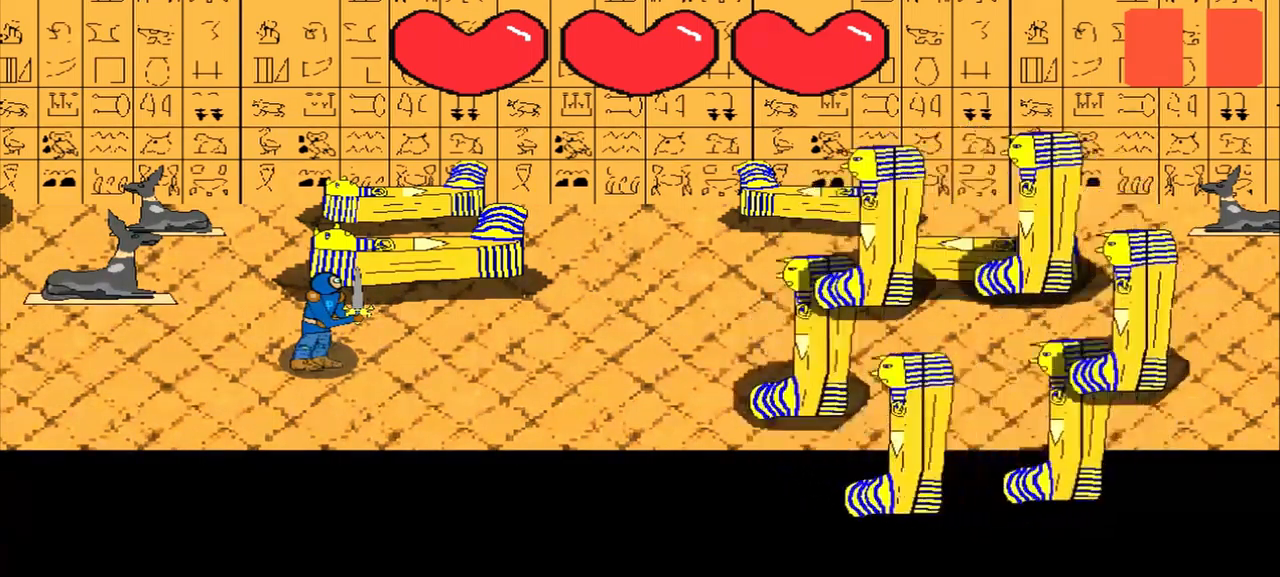
Gameplay with a controller (PlayStation layout); each line is a JSON object with the inputs held at the frame after it. "events" lists button and stick changes between this image and that frame as [ms after this image, input, new state], when the widget could be followed in between. Not read: L2 L3 R2 R3 right_stick.
{"buttons": [], "left_stick": "left", "events": [[500, "left_stick", "left"]]}
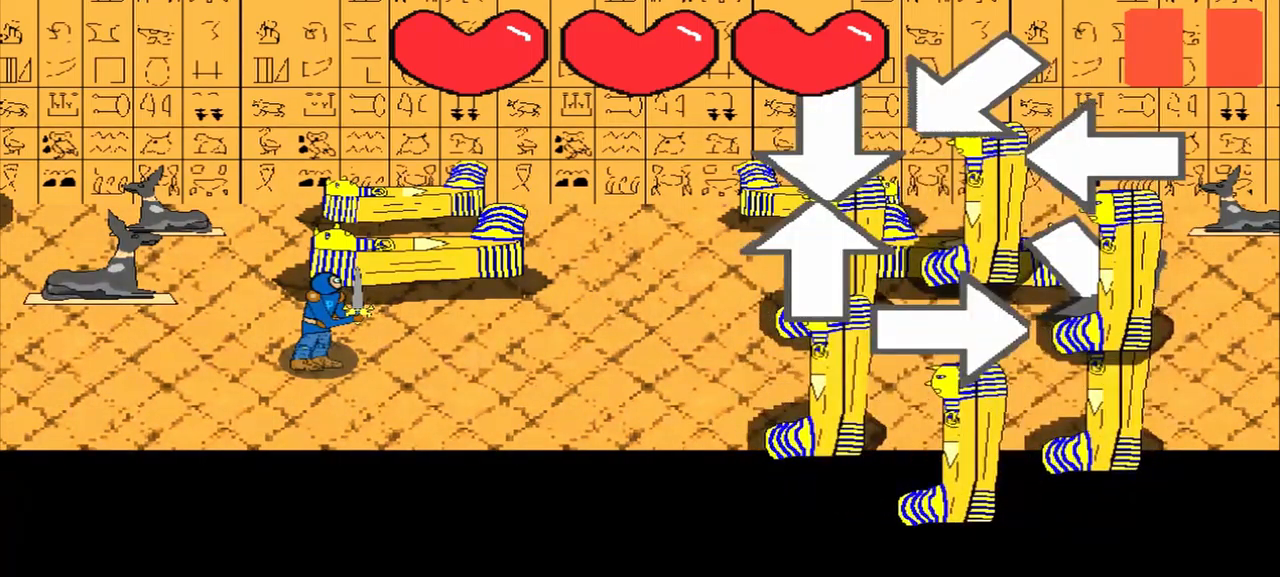
{"buttons": [], "left_stick": "center", "events": [[84, "left_stick", "center"], [375, "left_stick", "up-right"], [459, "left_stick", "center"]]}
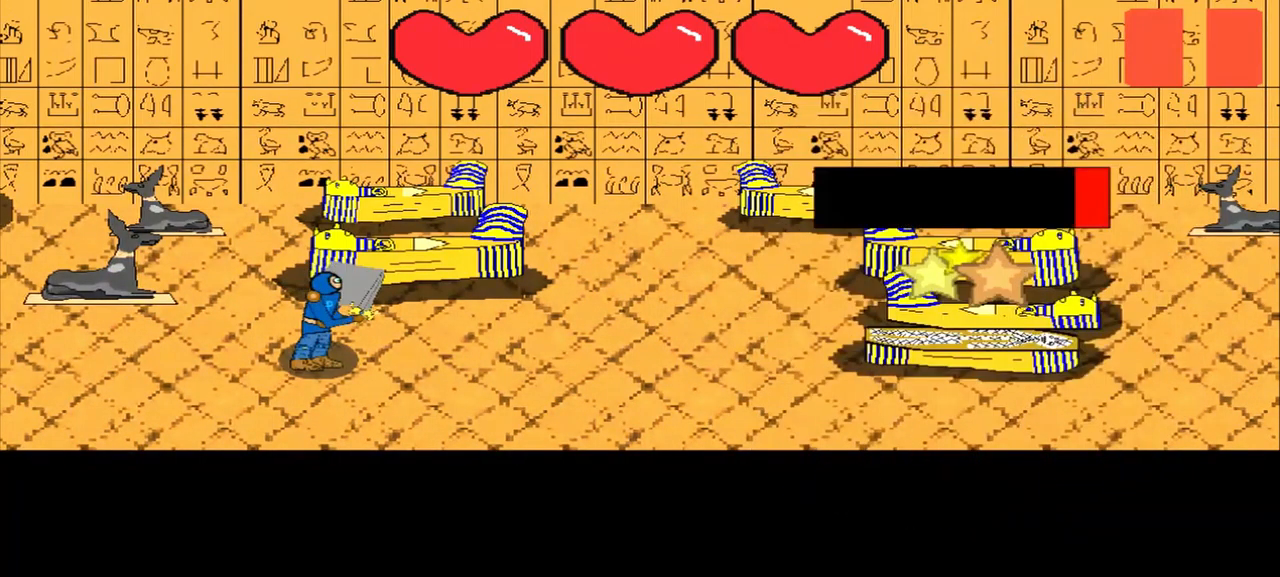
{"buttons": [], "left_stick": "left", "events": [[125, "left_stick", "up-left"], [250, "left_stick", "center"], [500, "left_stick", "left"]]}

***

§ REQUIRED ACTION
Everything in the material goes into the copy exactly, except the images.

§ FINISHED TASK
Gameplay with a controller (PlayStation layout); each line is a JSON object with the inputs held at the frame after it. "events" lists button and stick changes between this image and that frame as [ms after this image, input, new state], when the widget could be followed in between. Not read: L2 L3 R2 R3 right_stick.
{"buttons": [], "left_stick": "left", "events": [[500, "left_stick", "left"]]}
{"buttons": [], "left_stick": "center", "events": [[84, "left_stick", "center"], [375, "left_stick", "up-right"], [459, "left_stick", "center"]]}
{"buttons": [], "left_stick": "left", "events": [[125, "left_stick", "up-left"], [250, "left_stick", "center"], [500, "left_stick", "left"]]}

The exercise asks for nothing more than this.